Her husband is self-employed, and it’s not always clear what the month ahead will look like. “I wish there was a way to know ahead of time which months were going to be difficult, with less coming in, and which months were going to be easier. If I knew that, I’d cut down on the things that aren’t essential, or spend less on things like food where I can.”
We’ve all seen the headlines about the unmet and under-served needs and challenges created by financial uncertainty and the rising cost of living. And, with Brenda and the 48 other households participating in Real Accounts, we’re looking to solutions.

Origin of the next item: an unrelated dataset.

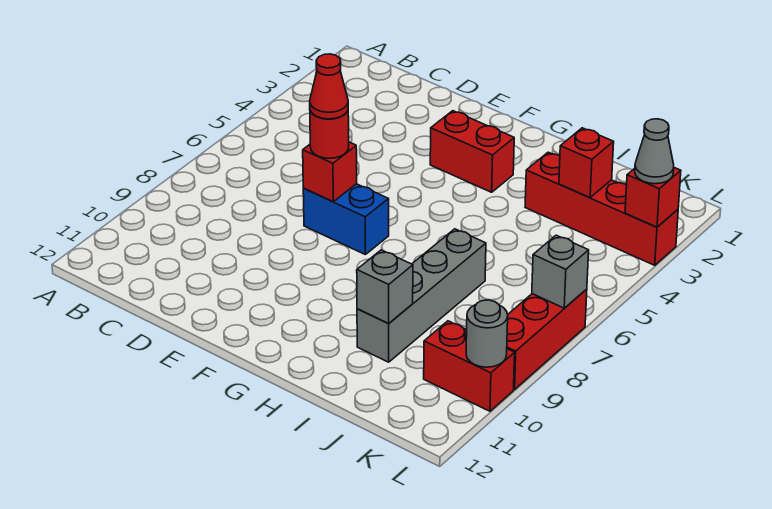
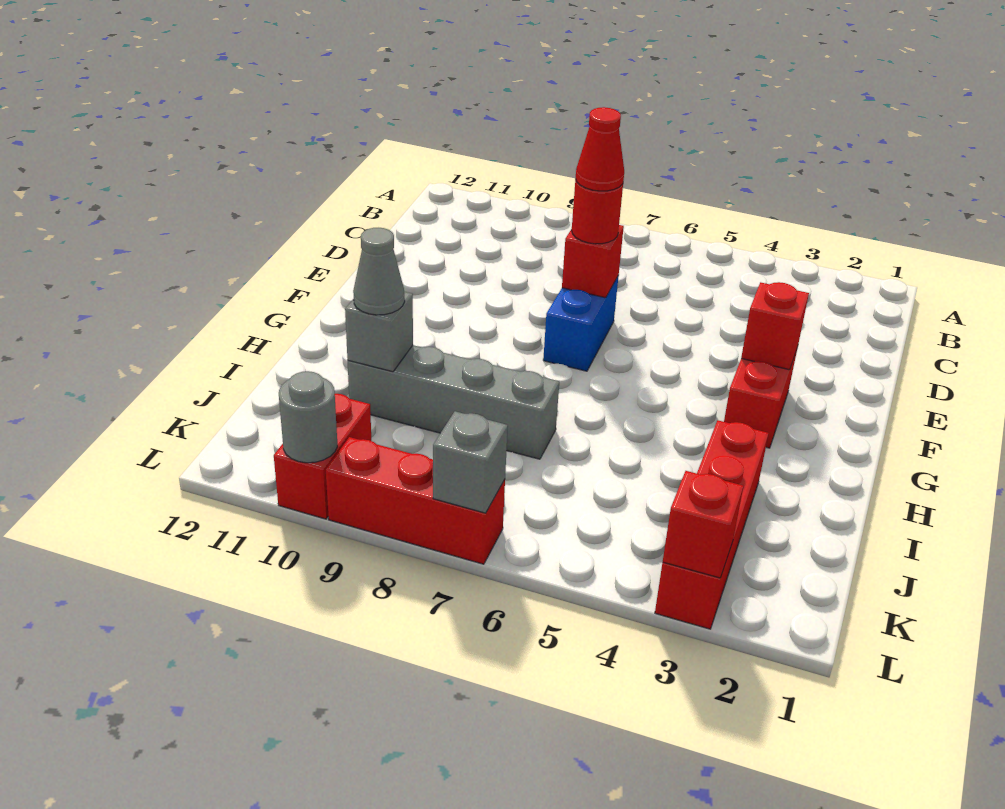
red 1x1 brick [559,128,614,197] -> red 1x1 brick moved to [741,282,809,370]
grey 1x1 cone [635,119,674,184] -> grey 1x1 cone moved to [353,228,405,315]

We’re looking at how much income and household expenses vary month to month, and what impact this has. So far, we’re learning that uncertainty shapes every aspect of people’s financial and personal lives, and that they’re managing how they can.
For some, that’s contributing to their emergency savings. For example, David has been working on zero-hours contracts for nearly five years. He saves any leftover money into a rainy day fund. But topping up that fund can feel like a relentless task: “I feel like I can never miss a day of work.”
We’re also hearing from many people that support from friends and family helps during moments of uncertainty. When Fred found himself in rent arrears while he was between jobs, he managed to bridge a rough period through informal loans and gifts. And Alexa, despite having her own challenges, provides support to others. She’s a firm believer in reciprocity—if you give what you can today, you’ll benefit when you need help tomorrow.
There are many more insights to come. We’re building an in-depth picture of each household’s income and spending over time, and hearing their first-hand stories about the life events and day-to-day experiences that bring that data to life.